Wiley Matthew T, Rivas Ryan L, Hristidis Vagelis
Department of Computer Science and Engineering, University of California, Riverside, CA, USA.
SmartDocFinder LLC, 3499 10th Street, Riverside, CA, USA.
BMC Health Serv Res. 2016 Mar 14;16:90. doi: 10.1186/s12913-016-1338-1.
There has been a recent growth in health provider search portals, where patients specify filters-such as specialty or insurance-and providers are ranked by patient ratings or other attributes. Previous work has identified attributes associated with a provider's quality through user surveys. Other work supports that intuitive quality-indicating attributes are associated with a provider's quality.
We adopt a data-driven approach to study how quality indicators of providers are associated with a rich set of attributes including medical school, graduation year, procedures, fellowships, patient reviews, location, and technology usage. In this work, we only consider providers as individuals (e.g., general practitioners) and not organizations (e.g., hospitals). As quality indicators, we consider the referral frequency of a provider and a peer-nominated quality designation. We combined data from the Centers for Medicare and Medicaid Services (CMS) and several provider rating web sites to perform our analysis.
Our data-driven analysis identified several attributes that correlate with and discriminate against referral volume and peer-nominated awards. In particular, our results consistently demonstrate that these attributes vary by locality and that the frequency of an attribute is more important than its value (e.g., the number of patient reviews or hospital affiliations are more important than the average review rating or the ranking of the hospital affiliations, respectively). We demonstrate that it is possible to build accurate classifiers for referral frequency and quality designation, with accuracies over 85 %.

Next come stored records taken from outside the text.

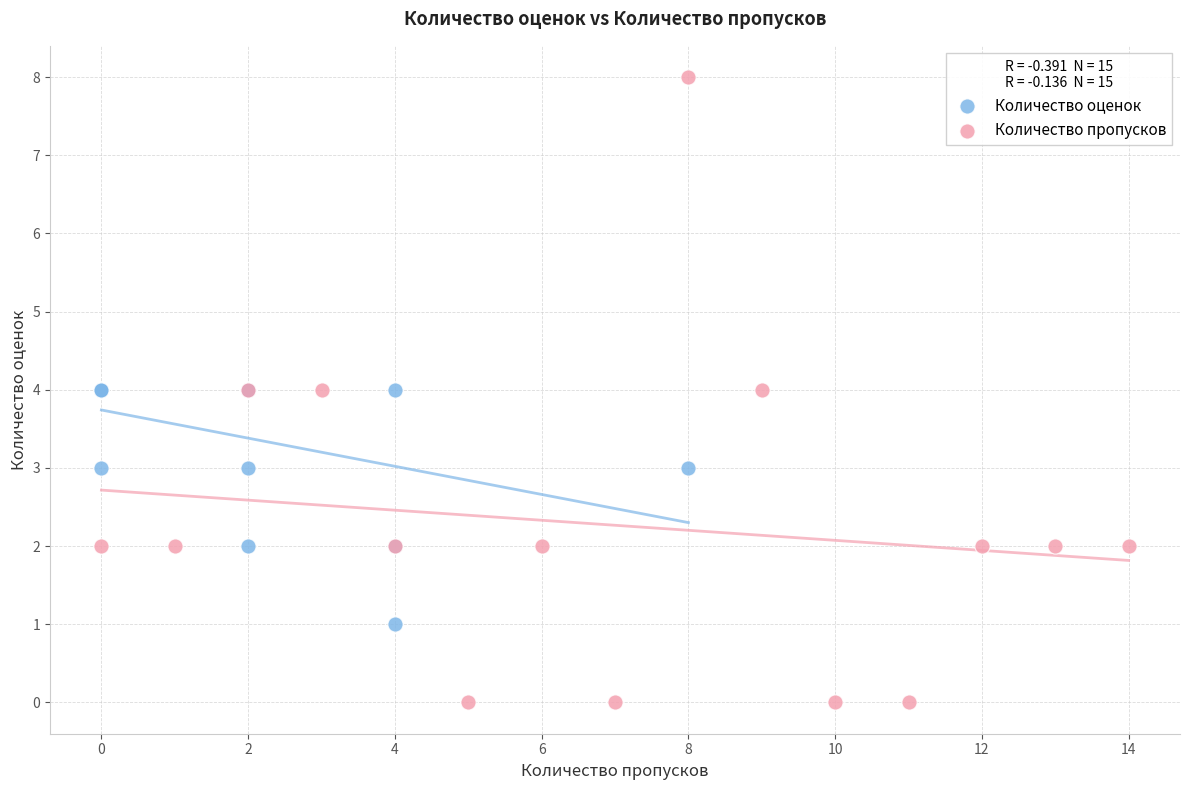

What are all the series names shown in the legend?

Количество оценок, Количество пропусков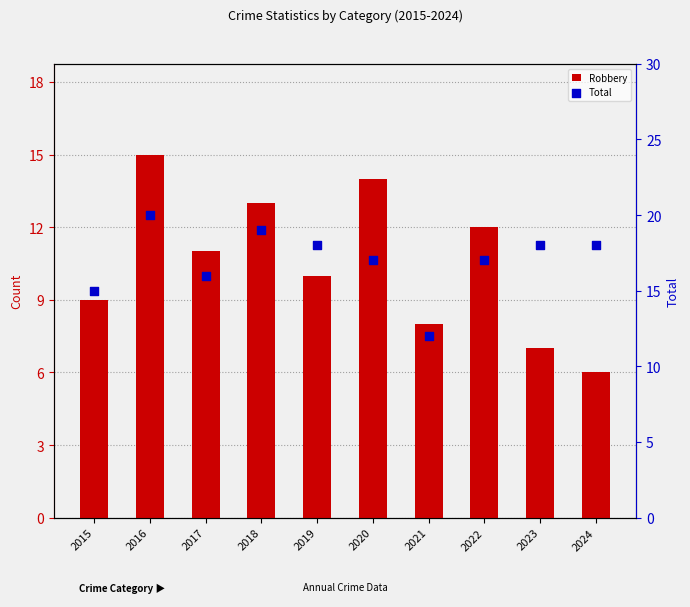

Which series contains the highest Y value?

Total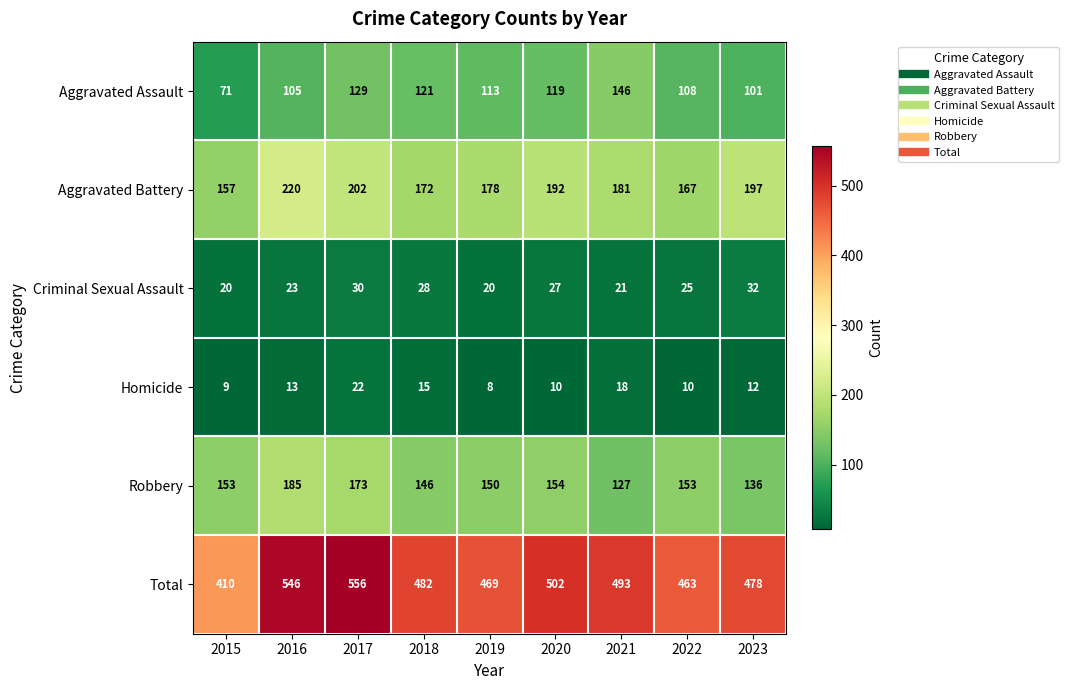

How many series are shown in this chart?

6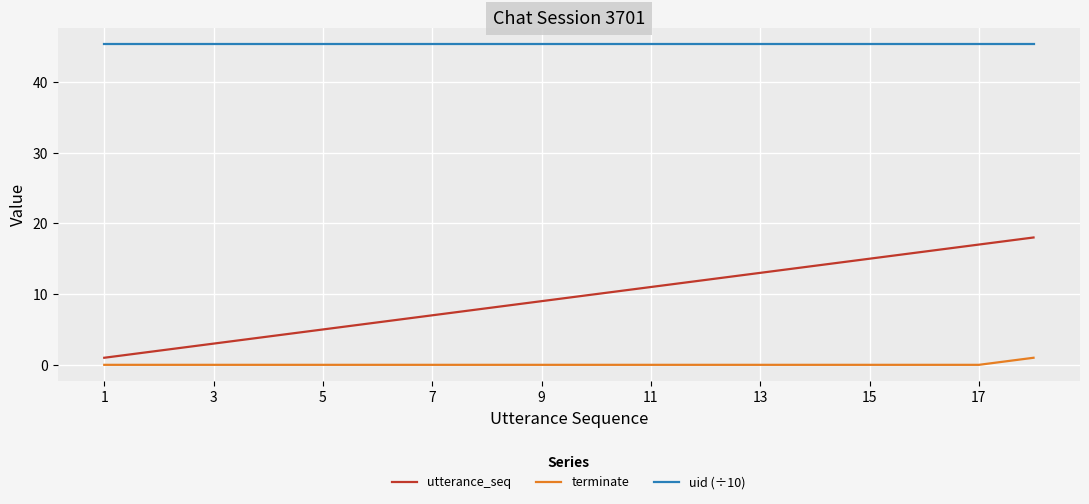

What are all the series names shown in the legend?

utterance_seq, terminate, uid (÷10)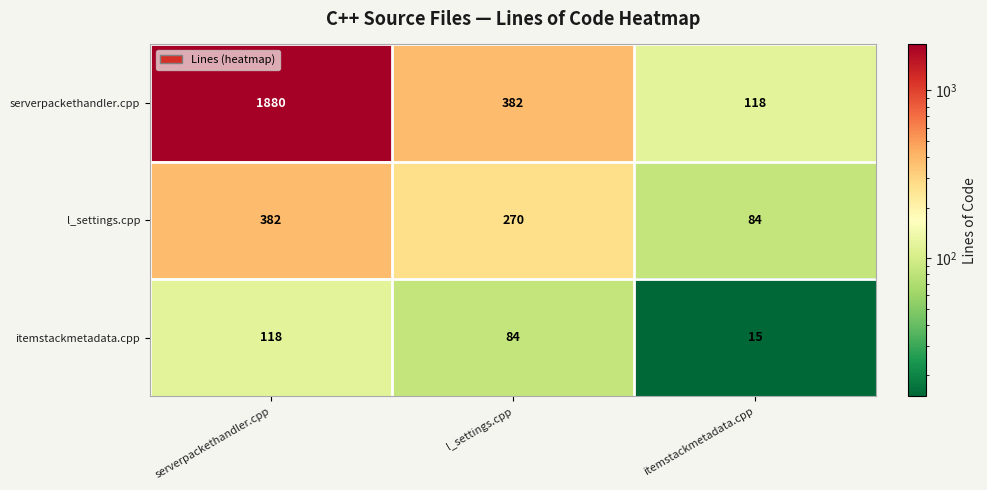

What is the difference between the maximum and second lowest values in the serverpackethandler.cpp series?

1498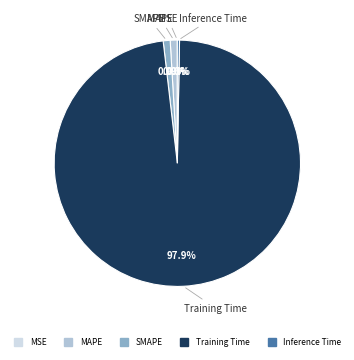

Does Training Time represent more than half of the total?

Yes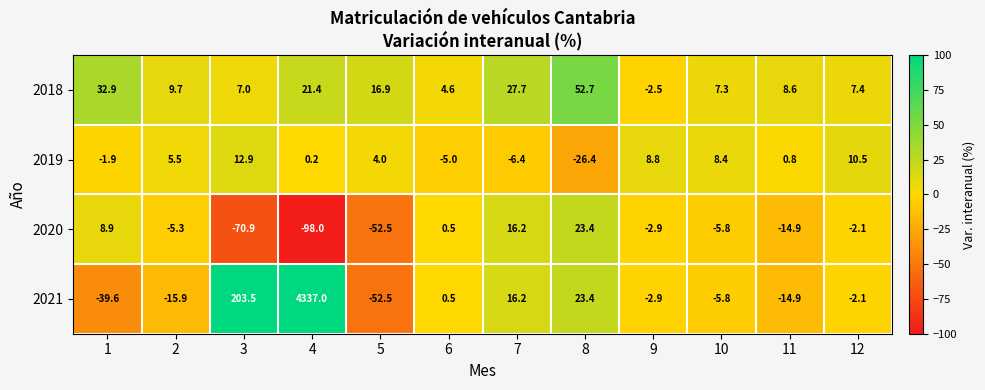

At which category does the chart reach its peak across all series?

4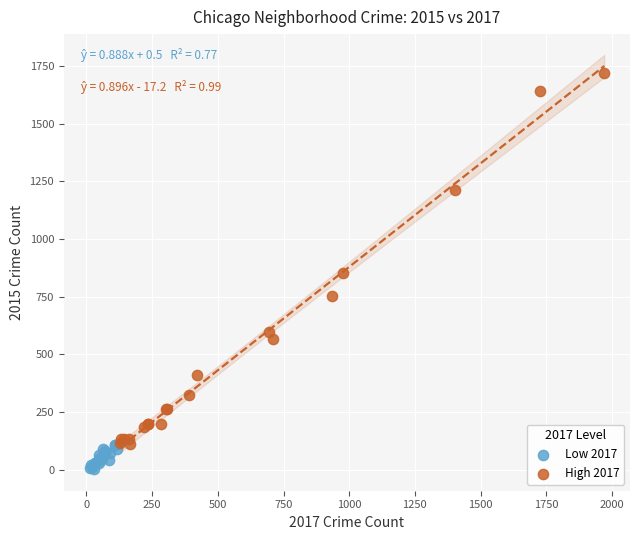

Which series has the widest spread of Y values?

High 2017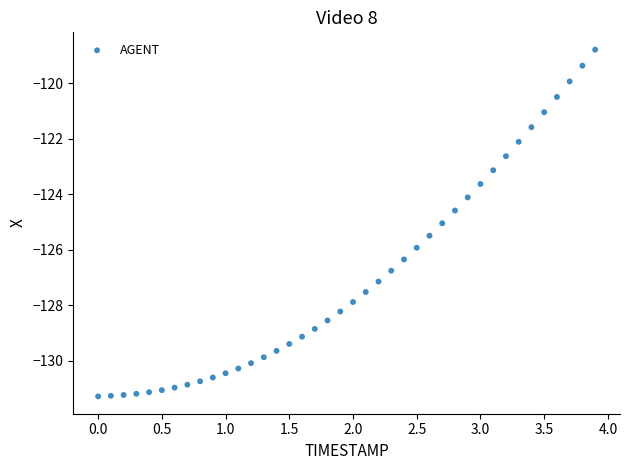

What is the range of X values (max minus min)?

3.9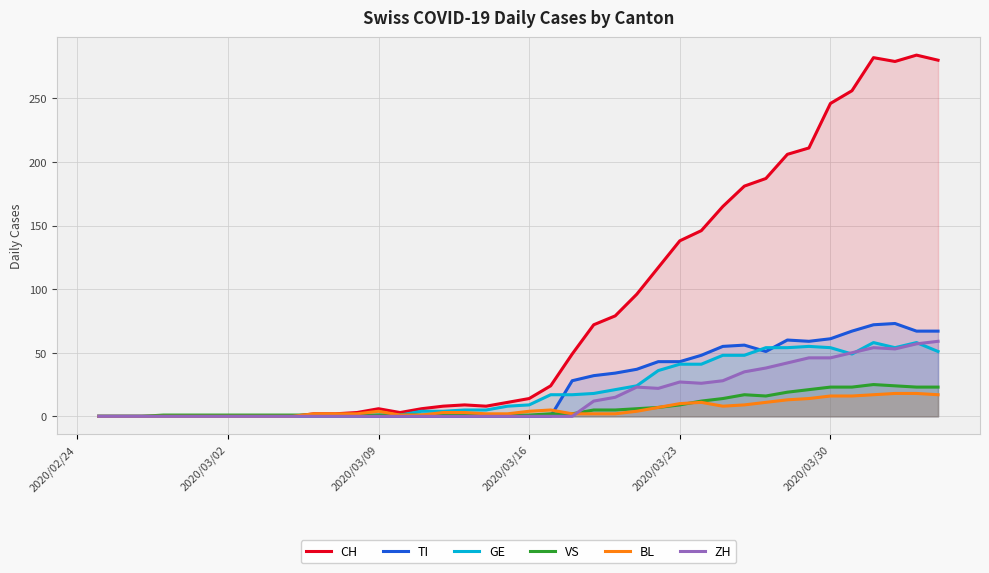

Which series has the largest range (max minus min)?

CH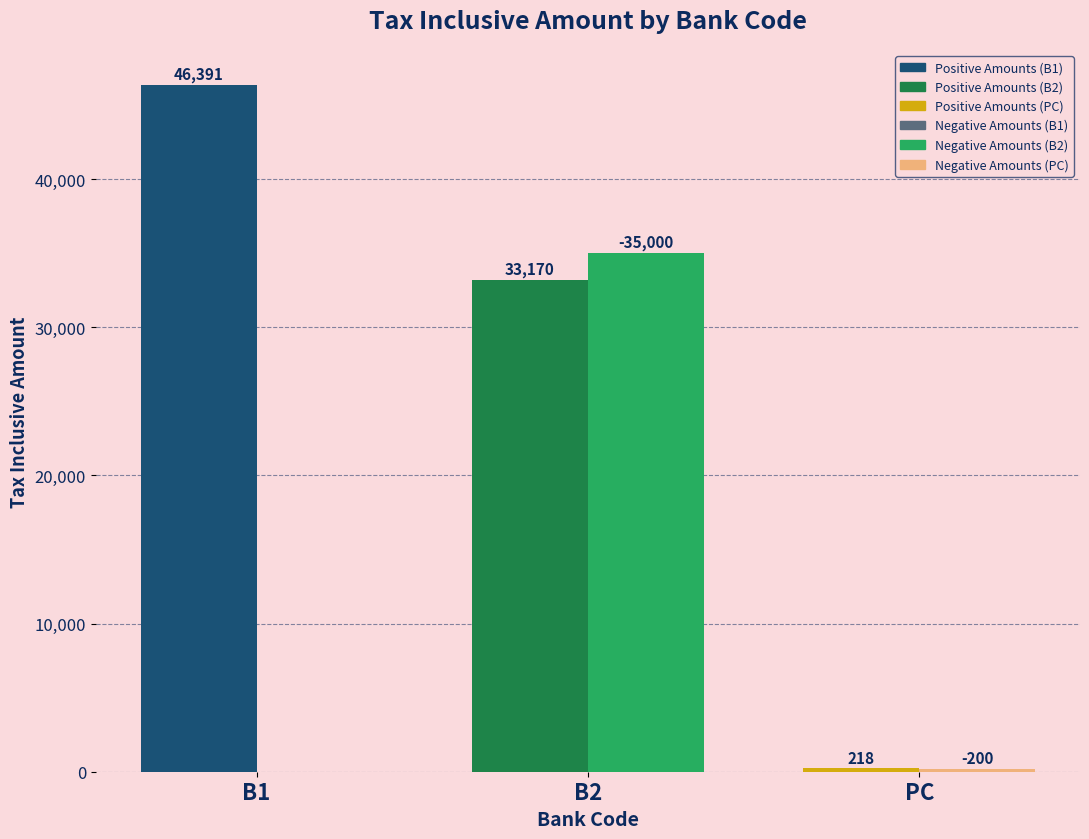

Which label corresponds to the largest value in the chart?

B1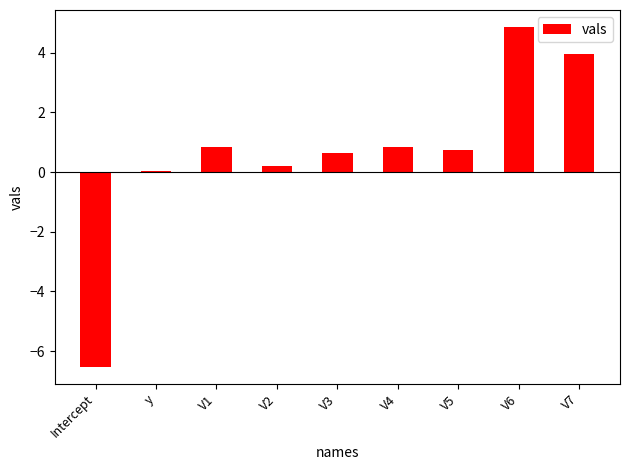

Does the chart contain stacked bars?

No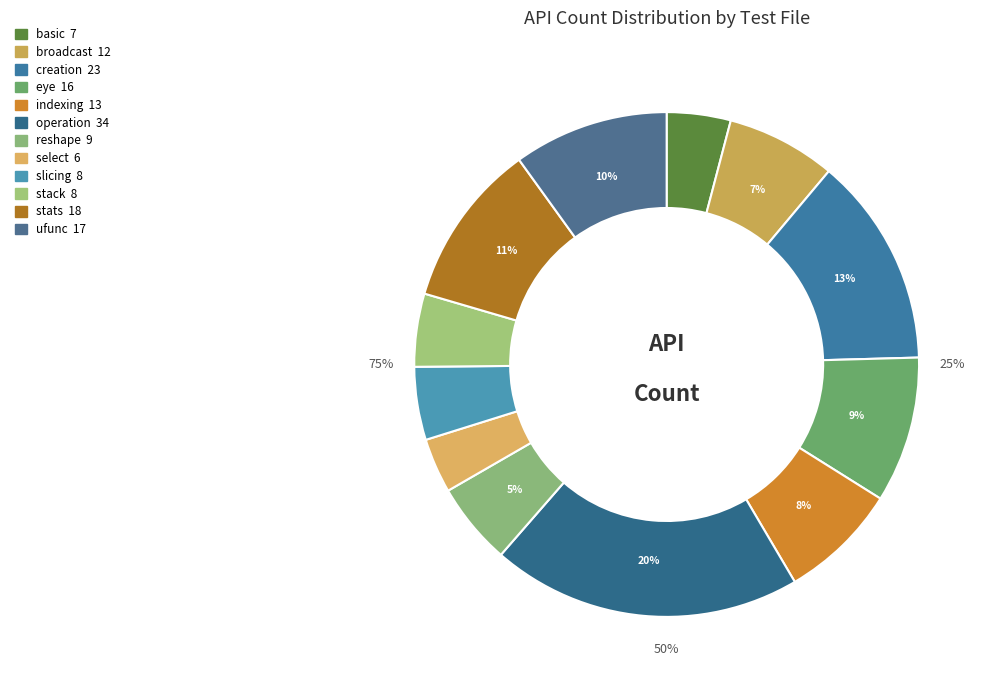

Between test_array_stack.py and test_array_ufunc.py, which is larger?

test_array_ufunc.py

Our findings show that a one-size-fits-all approach to ranking providers is inadequate and that provider search portals should calibrate their ranking function based on location and specialty. Further, traditional filters of provider search portals should be reconsidered, and patients should be aware of existing pitfalls with these filters and educated on local factors that affect quality. These findings enable provider search portals to empower patients and to "load balance" patients between younger and older providers.
近期,医疗服务提供者搜索平台不断增多,患者可设定诸如专业或保险等筛选条件,平台会根据患者评分或其他属性对医疗服务提供者进行排名。此前的研究通过用户调查确定了与医疗服务提供者质量相关的属性。其他研究也表明,直观的质量指示属性与医疗服务提供者的质量相关。
我们采用数据驱动的方法来研究医疗服务提供者的质量指标如何与一系列丰富的属性相关联,这些属性包括医学院校、毕业年份、诊疗程序、进修经历、患者评价、地理位置和技术使用情况等。在本研究中,我们仅将医疗服务提供者视为个体(如全科医生),而非组织(如医院)。作为质量指标,我们考虑了医疗服务提供者的转诊频率和同行提名的质量认定。我们整合了医疗保险和医疗补助服务中心(CMS)以及多个医疗服务提供者评级网站的数据来进行分析。
我们的数据驱动分析确定了几个与转诊量和同行提名奖项相关且具有区分性的属性。具体而言,我们的结果一致表明,这些属性因地区而异,且属性的频率比其值更为重要(例如,患者评价的数量或医院附属关系的数量分别比平均评价评分或医院附属关系的排名更为重要)。我们证明,有可能构建出针对转诊频率和质量认定的准确分类器,准确率超过85%。
我们的研究结果表明,采用一刀切的方法对医疗服务提供者进行排名是不够的,医疗服务提供者搜索平台应根据地理位置和专业来校准其排名功能。此外,应重新考虑医疗服务提供者搜索平台的传统筛选条件,患者应了解这些筛选条件存在的问题,并接受有关影响质量的当地因素的教育。这些研究结果使医疗服务提供者搜索平台能够帮助患者,并在年轻和年长的医疗服务提供者之间实现患者的“负载平衡”。